While there were many highlights there were some topics in particular that stood out.

1) Getting there & shared mobility

Part of the conference included a voucher to use Uber. Uber, at first glance seems like a regular taxi service where one rings up, ask for a taxi, the taxi comes and takes you from A to B. However, experiencing it first hand makes you realise the difference. The whole process was seamless.

One simply opens the app, location is automatically detected, fare is calculated if you enter destination and all nearby drivers are mapped. Once ‘Go’ was pressed, I only had to wait a few minutes until an SMS arrived informing me of the sleek, black car waiting outside. The journey was minimal fuss – just a confirmation of destinations and automatically charged upon arrival.

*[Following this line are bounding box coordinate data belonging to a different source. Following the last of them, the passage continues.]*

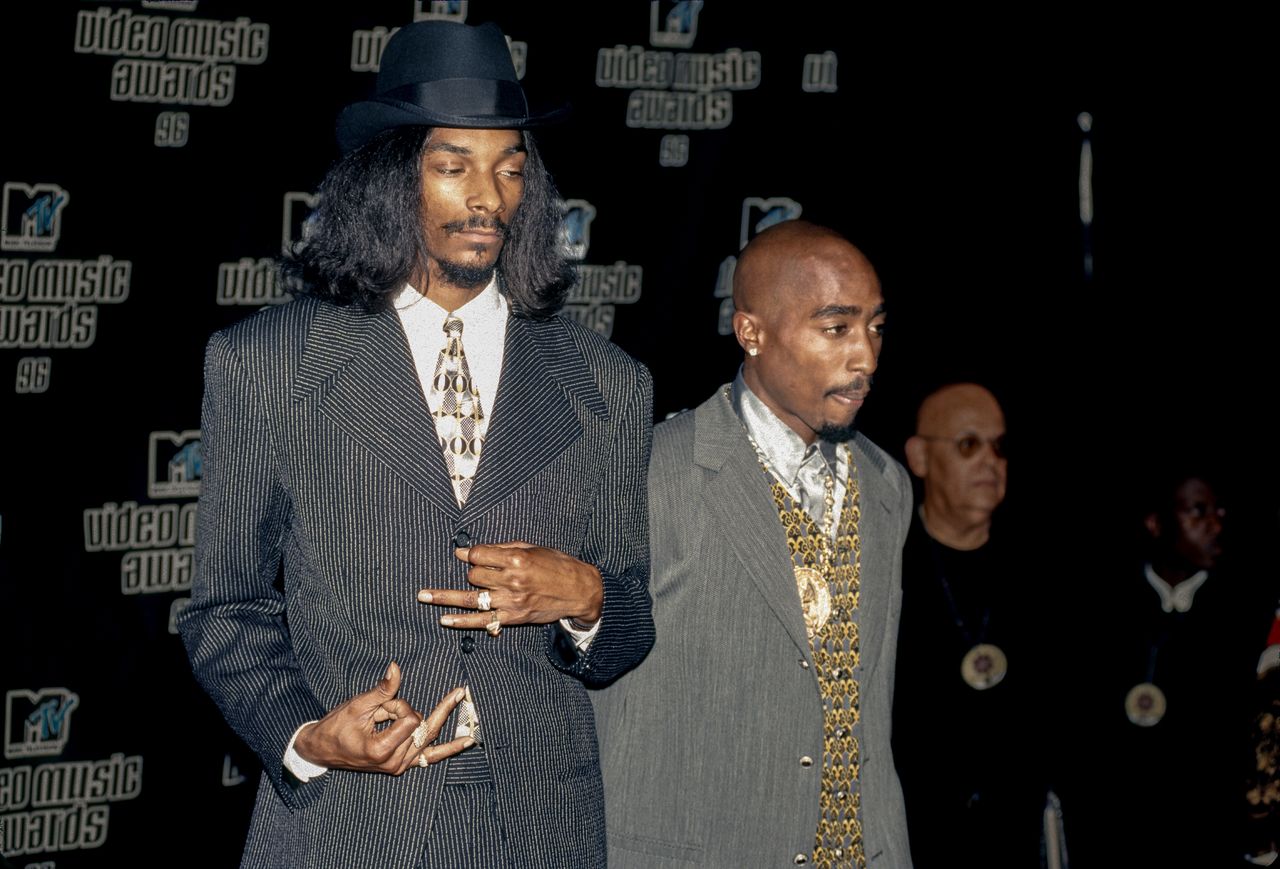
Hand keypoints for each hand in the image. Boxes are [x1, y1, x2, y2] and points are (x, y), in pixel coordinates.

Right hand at [293, 661, 473, 773]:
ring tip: (424, 707)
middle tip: (457, 691)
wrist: (322, 751)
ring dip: (417, 720)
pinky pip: (431, 756)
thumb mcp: (358, 705)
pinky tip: (467, 740)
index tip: (380, 707)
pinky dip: (449, 748)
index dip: (398, 706)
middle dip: (407, 710)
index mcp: (381, 751)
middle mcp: (394, 763)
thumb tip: (396, 667)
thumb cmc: (336, 728)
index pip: (411, 719)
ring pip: (427, 735)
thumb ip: (382, 690)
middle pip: (421, 726)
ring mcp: (400, 767)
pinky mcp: (402, 765)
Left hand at [417, 542, 602, 632]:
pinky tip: (445, 619)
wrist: (579, 590)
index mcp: (517, 558)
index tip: (469, 555)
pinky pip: (482, 621)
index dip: (471, 554)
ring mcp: (512, 601)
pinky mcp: (513, 617)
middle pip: (474, 576)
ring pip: (471, 598)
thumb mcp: (531, 548)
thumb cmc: (556, 564)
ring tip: (423, 596)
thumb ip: (499, 548)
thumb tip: (467, 551)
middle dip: (472, 573)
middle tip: (480, 573)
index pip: (479, 555)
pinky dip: (462, 622)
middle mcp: (512, 580)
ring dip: (444, 597)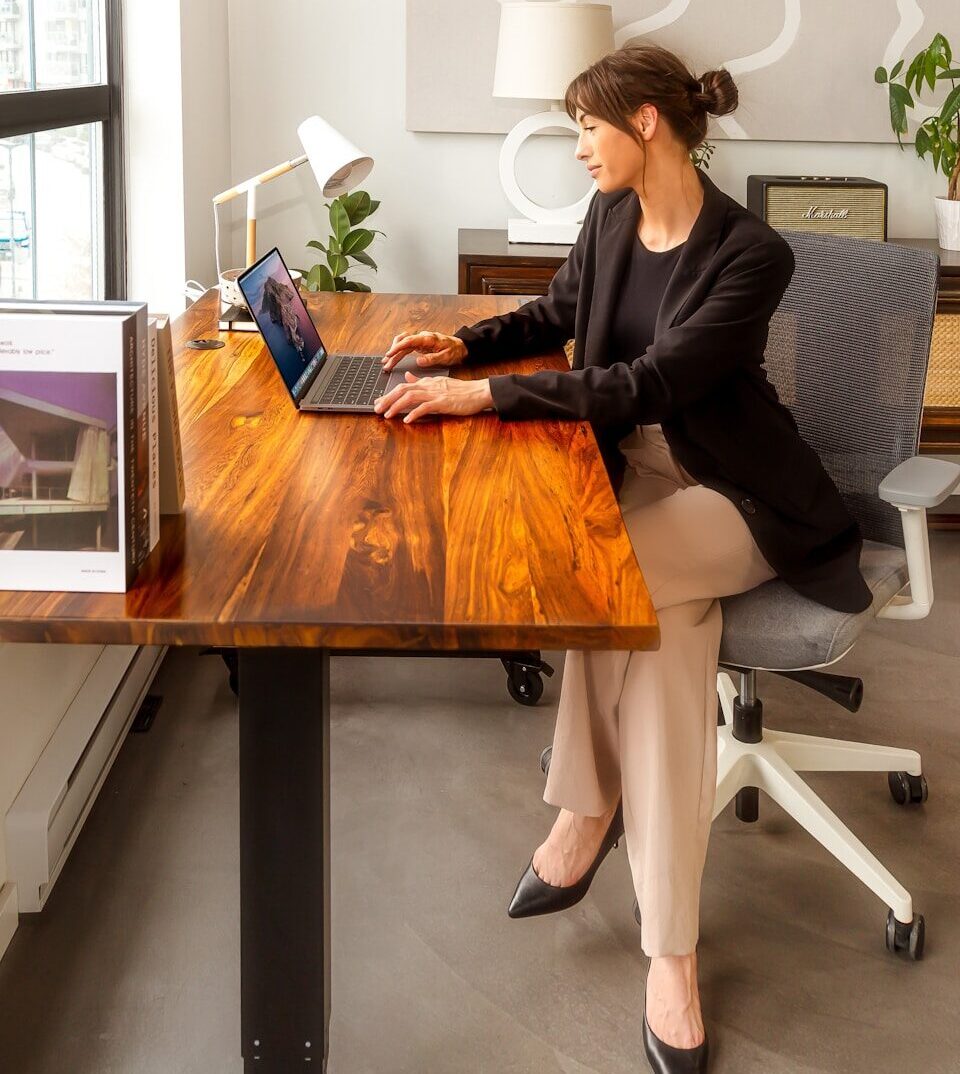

This experience set the tone for the rest of the day. From this well-integrated process it was clear that some of the topics mentioned, such as driverless cars incorporated with car-sharing schemes, are not impossible future scernaios and are quite achievable with only minor modifications to this user-friendly, yet clearly comprehensive dispatch system offered by this application.

2) Heal-able materials

Erik Schlangen‘s self-healing asphalt and concrete ; not only reducing maintenance cost and time, but implemented on a much larger scale reducing transport disruptions and reduce cost in repairing buildings (such as affordable housing).


Source : BBC

3) Drones

Earlier this year I was exposed to drone delivery through this news article.

China grounds world’s first CAKE DRONES over fears they might fall on someone’s head as novelty delivery service goes from sweet to sour

While this use of drones was a bit tongue-in-cheek, drones were brought up a few times in the conference.

For example for the creation of parametric structures and for assisted navigation.

4) Changing nature of work / Future Londoners


The globalisation and Internet are changing the traditional notions of work and work hours. Work-life patterns changing and no longer fitting in the same paradigms. The Future Londoners project, for example, imagines some of these future citizens and how they live and work.

5) New approaches to sustainability

Collecting the carbon pollution and using it as a resource for cities – creating structures from thin air.

There were many more new ideas and projects that I would like to write about in future – hopefully a broadcast of the event comes out to be shared.